If we accept the premise that VC is a hostile financial actor, it brings into a new light other, non-crypto products from these VCs. Why wouldn’t these entities, like OpenAI, invested in by all of the same VCs, also be participating in the war on the economy? OpenAI is an economic threat because it is designed specifically to replace workers, and to enable hundreds of startups to automate the jobs of other industries, and has no intention or even notion of doing anything to enable a safe, societal transition to AI, guaranteeing any kind of income security, etc. During a very precarious economic time, they are flooding the market with ways to automate and lay off workers. Large numbers of layoffs are already citing ChatGPT, starting with the tech giants themselves. Creating massive job instability and layoffs, when located in a broader context of economic war and attempts to flee the country, takes on a new tone.
If we can accept as our premise that this is an economic attack — that the crypto economy has been built as a economic attack — that opens us up to see the full scope of the financial crime, which INCLUDES OpenAI and other plays that have negatively impacted the economy or weakened it.
And to take a two-leap speculation, I wonder if there would be another angle of civil or criminal prosecution here that is about the larger fraud of taking all of this money from the LPs, and using it not to make pragmatic investment decisions, but to drive a massive financial conspiracy and tax evasion scheme. Of course, this surmises that the LPs aren’t implicated in the crime, which I imagine is only a portion of the funds represented.

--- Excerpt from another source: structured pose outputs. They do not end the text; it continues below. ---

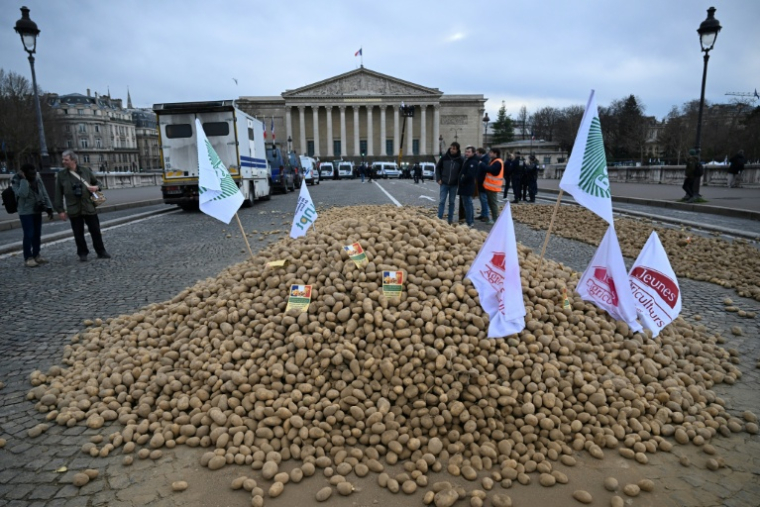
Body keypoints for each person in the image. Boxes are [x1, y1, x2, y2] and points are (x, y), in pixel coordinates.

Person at [54, 149, 111, 262]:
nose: (63, 162)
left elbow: (98, 183)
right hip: (73, 207)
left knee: (95, 230)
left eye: (66, 159)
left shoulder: (85, 171)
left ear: (73, 160)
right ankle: (82, 253)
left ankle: (101, 251)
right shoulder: (61, 175)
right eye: (63, 159)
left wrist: (96, 188)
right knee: (78, 233)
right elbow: (58, 194)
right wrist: (60, 210)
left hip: (88, 206)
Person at [11, 164, 54, 267]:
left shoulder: (37, 178)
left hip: (36, 209)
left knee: (37, 234)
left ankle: (36, 255)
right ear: (24, 173)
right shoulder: (16, 180)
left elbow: (44, 192)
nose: (34, 175)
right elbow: (23, 194)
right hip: (25, 211)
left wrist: (49, 207)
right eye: (31, 174)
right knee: (29, 234)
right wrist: (24, 180)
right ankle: (28, 257)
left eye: (34, 172)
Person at [435, 142, 463, 224]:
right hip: (444, 183)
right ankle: (439, 218)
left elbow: (461, 171)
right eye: (451, 148)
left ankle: (450, 219)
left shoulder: (460, 159)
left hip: (454, 184)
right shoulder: (444, 157)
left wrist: (459, 181)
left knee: (452, 202)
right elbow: (438, 168)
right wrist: (438, 178)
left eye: (454, 149)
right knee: (442, 201)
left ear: (457, 150)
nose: (452, 150)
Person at [482, 148, 505, 225]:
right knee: (491, 203)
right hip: (490, 186)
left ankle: (495, 218)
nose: (489, 154)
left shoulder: (497, 162)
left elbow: (493, 171)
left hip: (493, 186)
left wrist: (483, 166)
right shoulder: (494, 161)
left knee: (493, 203)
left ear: (495, 153)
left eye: (491, 152)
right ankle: (494, 217)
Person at [458, 146, 479, 227]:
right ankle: (469, 220)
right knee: (467, 204)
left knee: (467, 204)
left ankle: (469, 222)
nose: (466, 153)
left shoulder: (472, 162)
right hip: (465, 186)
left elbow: (470, 175)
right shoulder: (468, 160)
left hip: (467, 186)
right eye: (466, 152)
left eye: (469, 152)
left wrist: (462, 180)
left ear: (473, 153)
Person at [475, 147, 490, 221]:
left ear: (480, 153)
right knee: (481, 199)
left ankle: (486, 215)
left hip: (484, 182)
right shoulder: (482, 159)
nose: (476, 154)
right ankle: (483, 214)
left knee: (484, 199)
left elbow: (485, 170)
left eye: (477, 153)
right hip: (481, 182)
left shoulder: (485, 160)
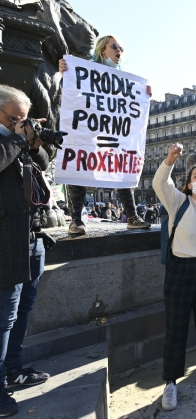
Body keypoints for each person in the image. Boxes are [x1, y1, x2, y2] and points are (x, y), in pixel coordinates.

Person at [152, 143, 196, 411]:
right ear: (188, 184)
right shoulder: (179, 202)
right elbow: (160, 183)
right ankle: (171, 382)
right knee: (176, 329)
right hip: (180, 270)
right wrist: (170, 159)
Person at [58, 35, 152, 235]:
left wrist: (144, 94)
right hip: (86, 132)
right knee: (79, 169)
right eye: (114, 47)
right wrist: (65, 74)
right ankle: (76, 220)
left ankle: (132, 216)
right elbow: (68, 95)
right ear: (103, 50)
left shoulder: (124, 79)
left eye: (121, 49)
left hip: (111, 134)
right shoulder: (84, 71)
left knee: (121, 169)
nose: (119, 51)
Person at [0, 85, 52, 416]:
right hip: (6, 241)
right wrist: (19, 139)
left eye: (25, 118)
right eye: (15, 118)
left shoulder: (17, 140)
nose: (22, 122)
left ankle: (14, 369)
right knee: (3, 317)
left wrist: (33, 143)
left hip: (32, 237)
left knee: (23, 308)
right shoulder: (7, 141)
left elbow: (42, 166)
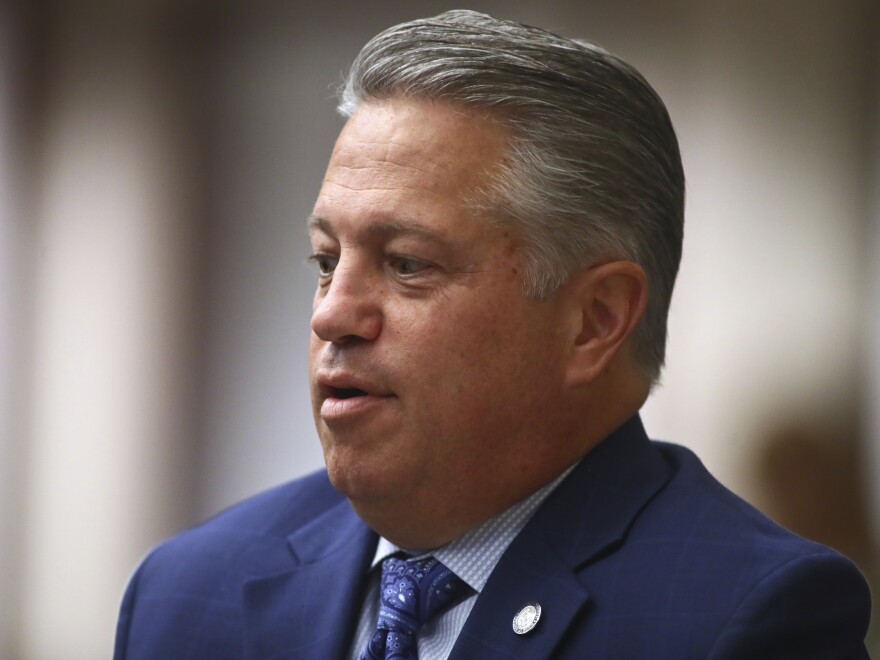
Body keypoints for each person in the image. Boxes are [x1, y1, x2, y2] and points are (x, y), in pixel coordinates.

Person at [114, 10, 871, 659]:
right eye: (325, 260)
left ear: (595, 321)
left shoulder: (744, 617)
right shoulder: (188, 592)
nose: (331, 315)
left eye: (407, 264)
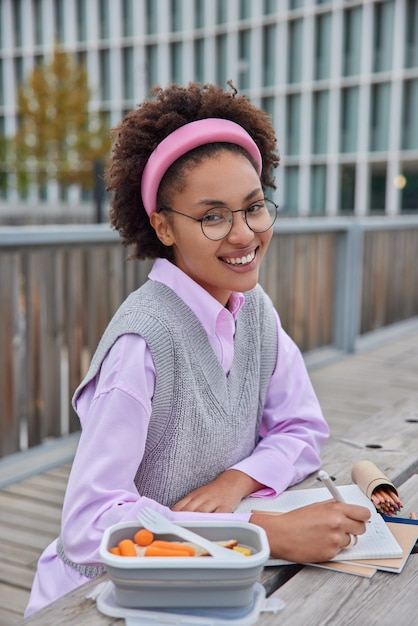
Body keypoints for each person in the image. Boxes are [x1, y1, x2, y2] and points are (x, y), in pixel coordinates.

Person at [25, 82, 370, 617]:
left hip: (209, 580)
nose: (244, 234)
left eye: (254, 207)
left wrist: (237, 481)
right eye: (213, 216)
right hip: (107, 597)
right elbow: (89, 520)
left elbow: (301, 427)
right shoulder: (141, 345)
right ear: (163, 226)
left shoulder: (255, 310)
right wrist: (263, 531)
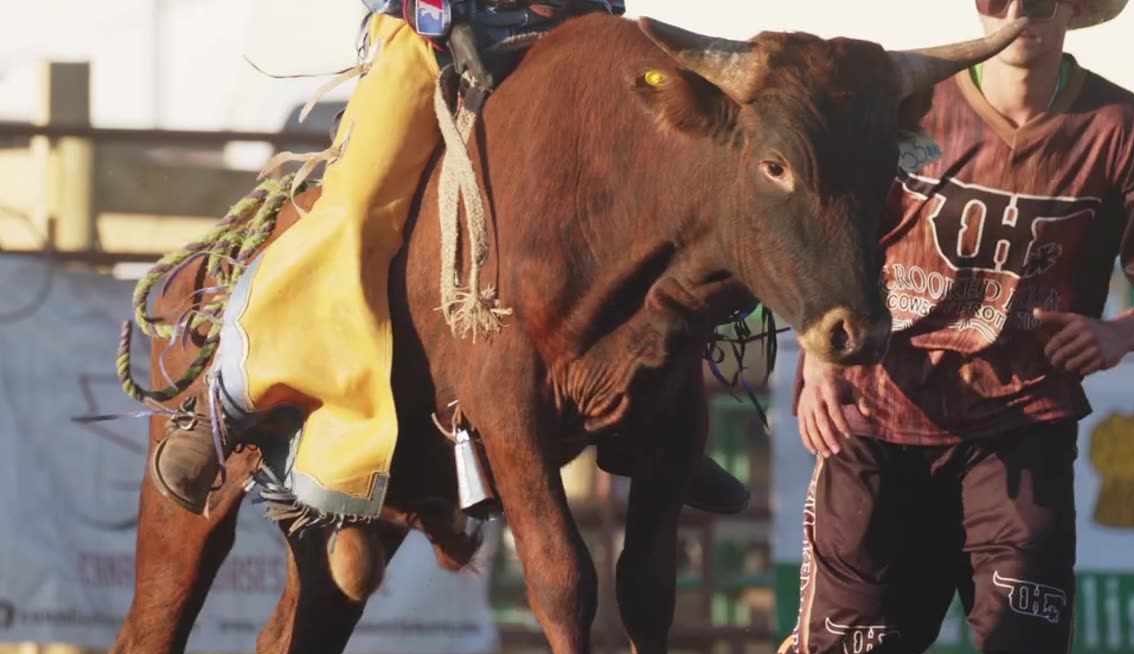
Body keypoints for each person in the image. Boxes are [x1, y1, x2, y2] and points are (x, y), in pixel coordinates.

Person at [736, 1, 1134, 654]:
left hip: (1022, 420)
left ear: (1074, 11)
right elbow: (821, 235)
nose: (1021, 12)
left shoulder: (1120, 128)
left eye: (1043, 0)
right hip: (882, 412)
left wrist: (1122, 333)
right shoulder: (905, 106)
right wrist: (823, 366)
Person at [148, 0, 752, 521]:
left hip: (578, 32)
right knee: (357, 202)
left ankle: (666, 422)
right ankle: (223, 404)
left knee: (679, 175)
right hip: (428, 36)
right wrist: (440, 15)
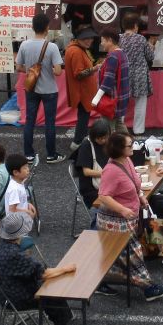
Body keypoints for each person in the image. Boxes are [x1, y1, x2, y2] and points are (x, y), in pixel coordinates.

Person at [95, 132, 163, 301]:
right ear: (119, 149)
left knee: (118, 254)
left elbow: (134, 183)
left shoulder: (126, 160)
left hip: (127, 216)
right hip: (115, 220)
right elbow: (103, 196)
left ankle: (102, 280)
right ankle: (148, 287)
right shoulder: (111, 170)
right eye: (130, 145)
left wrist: (140, 196)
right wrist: (122, 209)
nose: (133, 147)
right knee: (132, 253)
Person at [0, 212, 83, 325]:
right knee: (54, 295)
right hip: (19, 297)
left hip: (8, 291)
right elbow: (43, 273)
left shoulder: (1, 247)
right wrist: (65, 269)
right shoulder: (14, 255)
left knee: (52, 289)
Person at [16, 13, 64, 164]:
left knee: (30, 120)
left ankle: (28, 155)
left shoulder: (24, 45)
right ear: (47, 28)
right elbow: (58, 71)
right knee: (50, 122)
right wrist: (48, 70)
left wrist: (31, 71)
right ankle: (51, 155)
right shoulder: (52, 47)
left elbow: (19, 67)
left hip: (31, 88)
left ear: (32, 27)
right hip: (49, 90)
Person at [64, 26, 100, 153]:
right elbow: (78, 74)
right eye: (86, 38)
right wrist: (94, 69)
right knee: (83, 118)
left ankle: (81, 141)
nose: (90, 40)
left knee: (83, 117)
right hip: (82, 92)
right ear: (79, 38)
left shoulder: (76, 49)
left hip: (82, 91)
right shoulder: (76, 51)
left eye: (90, 38)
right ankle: (78, 142)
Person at [120, 13, 155, 135]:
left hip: (123, 74)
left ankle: (119, 128)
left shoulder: (119, 39)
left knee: (121, 102)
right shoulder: (141, 39)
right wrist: (151, 46)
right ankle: (138, 130)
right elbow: (150, 57)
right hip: (139, 74)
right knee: (140, 103)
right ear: (135, 26)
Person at [74, 119, 111, 213]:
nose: (103, 140)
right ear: (93, 136)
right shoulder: (86, 145)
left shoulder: (108, 142)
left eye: (105, 137)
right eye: (100, 138)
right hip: (91, 188)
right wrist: (107, 174)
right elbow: (86, 172)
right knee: (118, 201)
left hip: (107, 183)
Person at [96, 27, 130, 130]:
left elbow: (108, 80)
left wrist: (97, 97)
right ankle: (127, 141)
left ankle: (113, 141)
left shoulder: (112, 56)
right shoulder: (122, 53)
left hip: (112, 99)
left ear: (110, 40)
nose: (101, 43)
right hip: (121, 97)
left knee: (107, 129)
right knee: (119, 125)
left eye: (103, 40)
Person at [3, 153, 35, 218]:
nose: (28, 169)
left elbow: (19, 202)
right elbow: (12, 210)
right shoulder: (14, 189)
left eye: (27, 166)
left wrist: (27, 204)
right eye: (25, 168)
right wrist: (27, 212)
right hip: (16, 222)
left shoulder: (19, 183)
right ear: (16, 172)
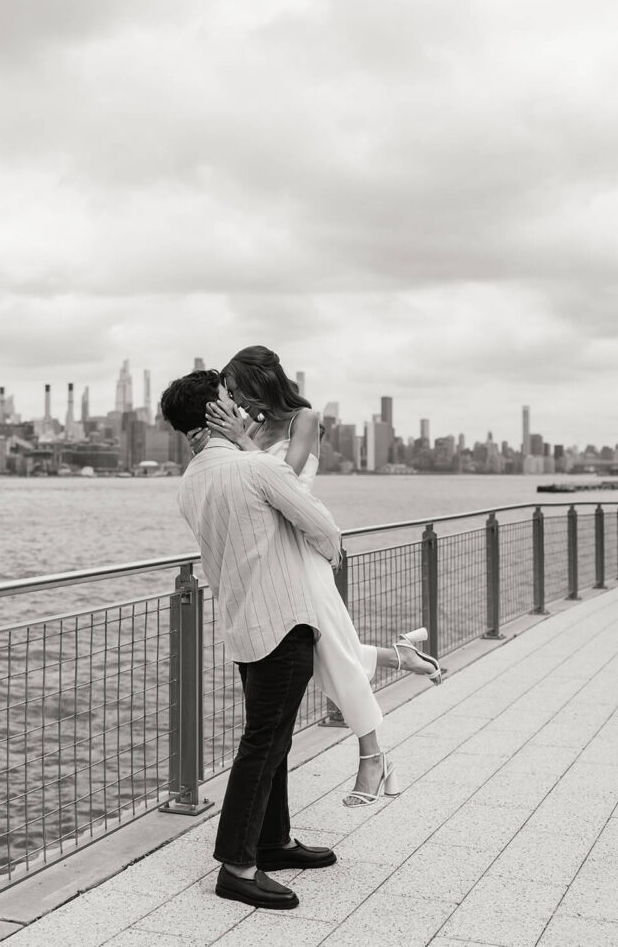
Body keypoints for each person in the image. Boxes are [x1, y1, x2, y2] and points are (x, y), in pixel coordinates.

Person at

We… don’t know who these people are, and that is a huge information gap. We need a legal approach to turn up information like this. As I’ve written previously, I am deeply concerned that LPs are using venture capital to produce weapons, financial instruments, and real estate plays that may or may not be legal. The fact that there is such a large missing piece of this financial picture, leads me to believe that demons lie that way. As VC gets deeper and deeper into weapons manufacturing, are we seeing a “laundering” system where LPs can use VCs to indirectly fund weapons manufacturing?
Food for thought!
The IRS is a pretty heavy hitter and does not fuck around. All other standards of civic participation aside, it is gonna fucking repo the money, period. They are used to looking at conspiracy of tax evasion, and they have wide latitude when it comes to getting the fucking money, and so on. We can clearly show statements of intent to evade taxes, statements of desire to harm the financial system, concrete moves to escape US sovereignty (using US money) — none of this even requires much detective work, which also leads me to believe that there is a whole TROVE of illegal bullshit in information that can only be unlocked through depositions and subpoenas.
This is a topic I hope to come back to. I’ve been learning a lot about financial crime as we face this threat. I’m working on at least one piece about legal frameworks for crimes against humanity and human rights that I believe address the VC criminal behavior at a very deep level, and a way that is more closely connected to direct victims of harm. But, I’m also looking at this through a RICO lens and seeing what else comes to the fore.
I am writing this because unfortunately, the legal system could be one of our best hopes for catalyzing resistance to the venture capital threat. In a good mood, I think these conditions of severe economic downward pressure, upward wealth transfer, and the exposure of criminal bodies like venture capital, could help catalyze more broad-based resistance to the financial system, as we saw with Occupy.